Task details → If a line below includes the string "have", copy it.
Dataset extract START
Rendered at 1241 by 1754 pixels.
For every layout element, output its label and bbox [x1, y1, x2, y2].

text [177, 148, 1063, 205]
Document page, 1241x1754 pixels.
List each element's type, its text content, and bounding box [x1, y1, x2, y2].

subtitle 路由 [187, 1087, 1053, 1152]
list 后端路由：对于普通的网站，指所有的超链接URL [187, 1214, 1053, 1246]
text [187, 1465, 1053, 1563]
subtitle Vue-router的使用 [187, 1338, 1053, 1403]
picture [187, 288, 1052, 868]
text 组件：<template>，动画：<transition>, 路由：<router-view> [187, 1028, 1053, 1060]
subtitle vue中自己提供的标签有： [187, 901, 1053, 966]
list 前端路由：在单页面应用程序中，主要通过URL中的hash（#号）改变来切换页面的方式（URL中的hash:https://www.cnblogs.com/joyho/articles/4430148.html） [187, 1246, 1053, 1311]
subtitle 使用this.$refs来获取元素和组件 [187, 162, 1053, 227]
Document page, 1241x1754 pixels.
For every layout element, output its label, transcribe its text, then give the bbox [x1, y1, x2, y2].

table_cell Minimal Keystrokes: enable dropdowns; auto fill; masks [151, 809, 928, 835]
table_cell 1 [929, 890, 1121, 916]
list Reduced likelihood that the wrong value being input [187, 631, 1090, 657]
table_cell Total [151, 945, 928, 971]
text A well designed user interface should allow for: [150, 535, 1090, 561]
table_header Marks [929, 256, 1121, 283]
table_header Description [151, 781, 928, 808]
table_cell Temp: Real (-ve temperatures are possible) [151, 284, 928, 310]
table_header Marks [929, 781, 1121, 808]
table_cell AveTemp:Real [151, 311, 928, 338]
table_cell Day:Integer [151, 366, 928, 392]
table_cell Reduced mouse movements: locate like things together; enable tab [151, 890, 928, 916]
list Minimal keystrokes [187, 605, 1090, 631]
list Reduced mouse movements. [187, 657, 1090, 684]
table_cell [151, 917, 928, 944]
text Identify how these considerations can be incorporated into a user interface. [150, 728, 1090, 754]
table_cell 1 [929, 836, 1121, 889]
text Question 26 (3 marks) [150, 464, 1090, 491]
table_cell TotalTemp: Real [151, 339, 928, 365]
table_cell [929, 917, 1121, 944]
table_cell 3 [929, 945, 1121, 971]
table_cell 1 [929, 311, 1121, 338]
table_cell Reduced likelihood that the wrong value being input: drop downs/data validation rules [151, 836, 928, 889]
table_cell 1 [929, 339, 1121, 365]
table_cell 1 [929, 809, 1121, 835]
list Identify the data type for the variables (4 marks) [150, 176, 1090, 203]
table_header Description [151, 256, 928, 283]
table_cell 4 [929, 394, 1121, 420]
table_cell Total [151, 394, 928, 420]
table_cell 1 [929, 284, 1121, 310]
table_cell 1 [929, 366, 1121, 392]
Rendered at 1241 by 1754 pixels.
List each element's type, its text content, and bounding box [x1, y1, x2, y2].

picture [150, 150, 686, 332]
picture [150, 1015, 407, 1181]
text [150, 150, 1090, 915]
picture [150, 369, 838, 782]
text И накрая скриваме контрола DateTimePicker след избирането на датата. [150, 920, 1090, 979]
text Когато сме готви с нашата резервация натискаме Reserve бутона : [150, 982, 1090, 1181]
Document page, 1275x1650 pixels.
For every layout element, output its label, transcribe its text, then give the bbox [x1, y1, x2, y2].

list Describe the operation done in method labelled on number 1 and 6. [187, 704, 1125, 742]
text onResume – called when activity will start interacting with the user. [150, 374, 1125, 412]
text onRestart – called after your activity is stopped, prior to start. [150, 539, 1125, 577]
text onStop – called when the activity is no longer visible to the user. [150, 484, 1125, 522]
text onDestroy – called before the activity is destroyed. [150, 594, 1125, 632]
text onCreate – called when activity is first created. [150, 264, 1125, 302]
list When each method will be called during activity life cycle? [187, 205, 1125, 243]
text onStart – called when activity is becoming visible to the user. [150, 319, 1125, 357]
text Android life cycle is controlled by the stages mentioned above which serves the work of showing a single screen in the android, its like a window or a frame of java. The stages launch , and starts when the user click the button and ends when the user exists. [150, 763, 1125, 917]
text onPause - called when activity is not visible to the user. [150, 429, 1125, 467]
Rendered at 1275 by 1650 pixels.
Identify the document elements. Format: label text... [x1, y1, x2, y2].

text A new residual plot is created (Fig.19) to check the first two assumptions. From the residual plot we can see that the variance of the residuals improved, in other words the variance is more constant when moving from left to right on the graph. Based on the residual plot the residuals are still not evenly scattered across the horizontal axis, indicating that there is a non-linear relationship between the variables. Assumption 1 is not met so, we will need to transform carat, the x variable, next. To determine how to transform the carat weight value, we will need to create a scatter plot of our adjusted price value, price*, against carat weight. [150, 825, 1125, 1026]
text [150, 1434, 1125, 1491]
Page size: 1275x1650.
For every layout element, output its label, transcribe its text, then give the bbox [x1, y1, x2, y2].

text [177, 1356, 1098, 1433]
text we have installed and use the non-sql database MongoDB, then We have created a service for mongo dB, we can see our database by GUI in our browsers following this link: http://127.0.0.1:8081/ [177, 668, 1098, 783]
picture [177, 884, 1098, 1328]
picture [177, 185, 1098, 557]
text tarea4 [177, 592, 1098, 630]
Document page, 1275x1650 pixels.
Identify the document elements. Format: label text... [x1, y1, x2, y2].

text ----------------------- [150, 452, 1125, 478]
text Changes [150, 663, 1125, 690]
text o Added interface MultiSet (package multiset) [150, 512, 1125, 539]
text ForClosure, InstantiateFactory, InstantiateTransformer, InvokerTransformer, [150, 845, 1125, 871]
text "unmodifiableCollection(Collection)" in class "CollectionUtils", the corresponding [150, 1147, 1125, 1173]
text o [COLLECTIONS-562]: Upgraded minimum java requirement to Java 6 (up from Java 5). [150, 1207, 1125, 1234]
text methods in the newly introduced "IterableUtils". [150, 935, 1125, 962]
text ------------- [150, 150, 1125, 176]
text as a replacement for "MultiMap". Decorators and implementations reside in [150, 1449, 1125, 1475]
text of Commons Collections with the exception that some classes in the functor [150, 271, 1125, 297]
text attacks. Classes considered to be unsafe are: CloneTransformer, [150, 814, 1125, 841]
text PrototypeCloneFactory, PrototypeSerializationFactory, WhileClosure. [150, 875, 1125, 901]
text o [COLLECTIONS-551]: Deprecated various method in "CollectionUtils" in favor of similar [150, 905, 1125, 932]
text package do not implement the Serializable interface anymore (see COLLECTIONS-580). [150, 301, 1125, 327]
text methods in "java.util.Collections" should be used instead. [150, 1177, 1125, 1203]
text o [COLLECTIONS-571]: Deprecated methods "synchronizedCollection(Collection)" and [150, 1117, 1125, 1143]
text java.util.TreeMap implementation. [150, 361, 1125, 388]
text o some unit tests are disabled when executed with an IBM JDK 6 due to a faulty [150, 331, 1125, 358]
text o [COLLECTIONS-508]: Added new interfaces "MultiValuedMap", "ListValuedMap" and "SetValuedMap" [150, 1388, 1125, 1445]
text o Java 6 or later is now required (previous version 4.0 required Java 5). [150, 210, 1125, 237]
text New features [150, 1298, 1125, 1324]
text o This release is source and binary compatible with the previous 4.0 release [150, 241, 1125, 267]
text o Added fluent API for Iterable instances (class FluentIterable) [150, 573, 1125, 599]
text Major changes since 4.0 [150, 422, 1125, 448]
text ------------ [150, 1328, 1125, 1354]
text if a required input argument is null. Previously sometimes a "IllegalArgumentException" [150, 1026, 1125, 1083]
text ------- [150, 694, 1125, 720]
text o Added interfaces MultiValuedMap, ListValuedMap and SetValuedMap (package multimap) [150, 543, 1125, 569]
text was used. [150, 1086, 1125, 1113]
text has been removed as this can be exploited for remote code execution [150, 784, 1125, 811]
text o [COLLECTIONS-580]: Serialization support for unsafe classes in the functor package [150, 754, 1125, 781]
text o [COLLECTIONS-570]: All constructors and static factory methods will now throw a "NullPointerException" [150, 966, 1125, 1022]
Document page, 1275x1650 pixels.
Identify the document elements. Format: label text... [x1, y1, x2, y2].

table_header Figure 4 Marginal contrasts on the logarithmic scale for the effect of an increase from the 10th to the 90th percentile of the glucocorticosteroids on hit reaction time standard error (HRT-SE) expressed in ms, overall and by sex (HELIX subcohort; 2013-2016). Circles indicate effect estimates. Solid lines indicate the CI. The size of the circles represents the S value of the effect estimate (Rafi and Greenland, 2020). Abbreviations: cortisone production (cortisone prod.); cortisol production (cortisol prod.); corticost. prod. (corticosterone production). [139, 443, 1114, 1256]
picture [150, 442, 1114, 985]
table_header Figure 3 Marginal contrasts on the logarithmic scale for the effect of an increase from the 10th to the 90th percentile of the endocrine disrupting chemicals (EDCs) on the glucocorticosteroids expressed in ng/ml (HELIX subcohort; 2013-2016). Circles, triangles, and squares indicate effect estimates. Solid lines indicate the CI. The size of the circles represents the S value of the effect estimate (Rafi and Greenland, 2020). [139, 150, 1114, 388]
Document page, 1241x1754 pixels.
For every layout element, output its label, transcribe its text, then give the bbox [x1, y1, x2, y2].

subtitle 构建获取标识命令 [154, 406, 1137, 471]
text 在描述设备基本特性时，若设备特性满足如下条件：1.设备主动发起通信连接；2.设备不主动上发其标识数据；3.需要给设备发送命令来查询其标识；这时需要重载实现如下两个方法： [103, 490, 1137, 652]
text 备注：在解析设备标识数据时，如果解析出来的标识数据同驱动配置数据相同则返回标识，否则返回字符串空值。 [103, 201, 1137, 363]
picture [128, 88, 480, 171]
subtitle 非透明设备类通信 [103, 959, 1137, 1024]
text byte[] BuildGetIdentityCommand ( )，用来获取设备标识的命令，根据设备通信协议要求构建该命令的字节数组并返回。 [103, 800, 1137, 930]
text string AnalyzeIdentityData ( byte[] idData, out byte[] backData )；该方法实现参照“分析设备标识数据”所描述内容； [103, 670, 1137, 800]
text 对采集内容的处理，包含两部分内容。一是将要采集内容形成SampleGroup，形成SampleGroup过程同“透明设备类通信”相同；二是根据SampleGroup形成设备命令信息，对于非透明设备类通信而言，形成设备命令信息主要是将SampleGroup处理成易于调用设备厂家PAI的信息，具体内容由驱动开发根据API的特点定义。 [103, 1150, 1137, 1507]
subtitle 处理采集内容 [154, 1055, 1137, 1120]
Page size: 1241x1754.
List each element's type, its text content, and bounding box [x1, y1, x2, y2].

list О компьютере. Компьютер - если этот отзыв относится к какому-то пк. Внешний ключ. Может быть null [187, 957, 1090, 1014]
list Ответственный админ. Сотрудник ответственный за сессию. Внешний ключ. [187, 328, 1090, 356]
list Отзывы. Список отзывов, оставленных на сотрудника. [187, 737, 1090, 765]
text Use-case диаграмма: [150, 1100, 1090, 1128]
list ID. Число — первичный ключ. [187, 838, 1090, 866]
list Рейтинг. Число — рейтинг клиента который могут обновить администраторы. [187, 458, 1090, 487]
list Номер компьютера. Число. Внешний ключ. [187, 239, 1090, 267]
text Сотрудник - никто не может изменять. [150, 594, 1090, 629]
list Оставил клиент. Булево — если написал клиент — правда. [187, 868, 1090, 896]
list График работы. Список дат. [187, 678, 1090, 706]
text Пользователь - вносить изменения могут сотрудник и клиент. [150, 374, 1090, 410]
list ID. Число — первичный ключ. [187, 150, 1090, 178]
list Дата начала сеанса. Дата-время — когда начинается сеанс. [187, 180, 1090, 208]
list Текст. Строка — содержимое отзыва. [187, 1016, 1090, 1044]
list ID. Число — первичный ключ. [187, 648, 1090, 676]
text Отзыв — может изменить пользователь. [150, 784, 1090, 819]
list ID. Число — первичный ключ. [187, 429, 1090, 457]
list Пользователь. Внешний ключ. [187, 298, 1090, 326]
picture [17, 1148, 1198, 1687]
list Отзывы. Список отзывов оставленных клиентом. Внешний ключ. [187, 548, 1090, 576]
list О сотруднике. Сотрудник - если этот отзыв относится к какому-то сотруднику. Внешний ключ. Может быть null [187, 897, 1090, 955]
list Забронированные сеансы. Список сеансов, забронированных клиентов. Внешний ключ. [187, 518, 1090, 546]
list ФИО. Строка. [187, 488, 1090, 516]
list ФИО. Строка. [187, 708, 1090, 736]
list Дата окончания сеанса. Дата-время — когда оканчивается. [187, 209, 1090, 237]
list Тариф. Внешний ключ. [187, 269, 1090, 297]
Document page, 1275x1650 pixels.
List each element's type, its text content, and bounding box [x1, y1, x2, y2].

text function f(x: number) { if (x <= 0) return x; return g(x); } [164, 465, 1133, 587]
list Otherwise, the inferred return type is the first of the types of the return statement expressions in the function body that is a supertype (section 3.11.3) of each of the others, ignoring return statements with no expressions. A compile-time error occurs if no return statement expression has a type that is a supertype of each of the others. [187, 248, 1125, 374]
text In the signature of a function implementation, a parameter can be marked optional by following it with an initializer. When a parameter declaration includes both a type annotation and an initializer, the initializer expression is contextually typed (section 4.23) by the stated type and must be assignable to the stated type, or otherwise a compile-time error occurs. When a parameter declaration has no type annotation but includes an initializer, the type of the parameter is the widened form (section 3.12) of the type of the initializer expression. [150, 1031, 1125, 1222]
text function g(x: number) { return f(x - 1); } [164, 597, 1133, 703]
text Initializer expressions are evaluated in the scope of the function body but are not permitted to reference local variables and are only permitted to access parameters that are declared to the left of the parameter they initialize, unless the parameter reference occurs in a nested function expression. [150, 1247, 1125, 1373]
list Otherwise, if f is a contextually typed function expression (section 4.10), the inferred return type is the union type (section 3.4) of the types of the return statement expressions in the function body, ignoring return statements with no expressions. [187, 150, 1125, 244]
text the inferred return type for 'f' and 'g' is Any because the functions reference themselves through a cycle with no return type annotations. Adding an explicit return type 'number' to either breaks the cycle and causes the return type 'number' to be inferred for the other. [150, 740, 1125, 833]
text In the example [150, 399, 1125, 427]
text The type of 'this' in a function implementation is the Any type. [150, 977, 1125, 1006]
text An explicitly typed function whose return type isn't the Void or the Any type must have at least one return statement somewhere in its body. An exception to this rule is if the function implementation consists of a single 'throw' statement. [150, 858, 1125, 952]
Dataset extract END
Completed exercise →
text we have installed and use the non-sql database MongoDB, then We have created a service for mongo dB, we can see our database by GUI in our browsers following this link: http://127.0.0.1:8081/ [177, 668, 1098, 783]
text An explicitly typed function whose return type isn't the Void or the Any type must have at least one return statement somewhere in its body. An exception to this rule is if the function implementation consists of a single 'throw' statement. [150, 858, 1125, 952]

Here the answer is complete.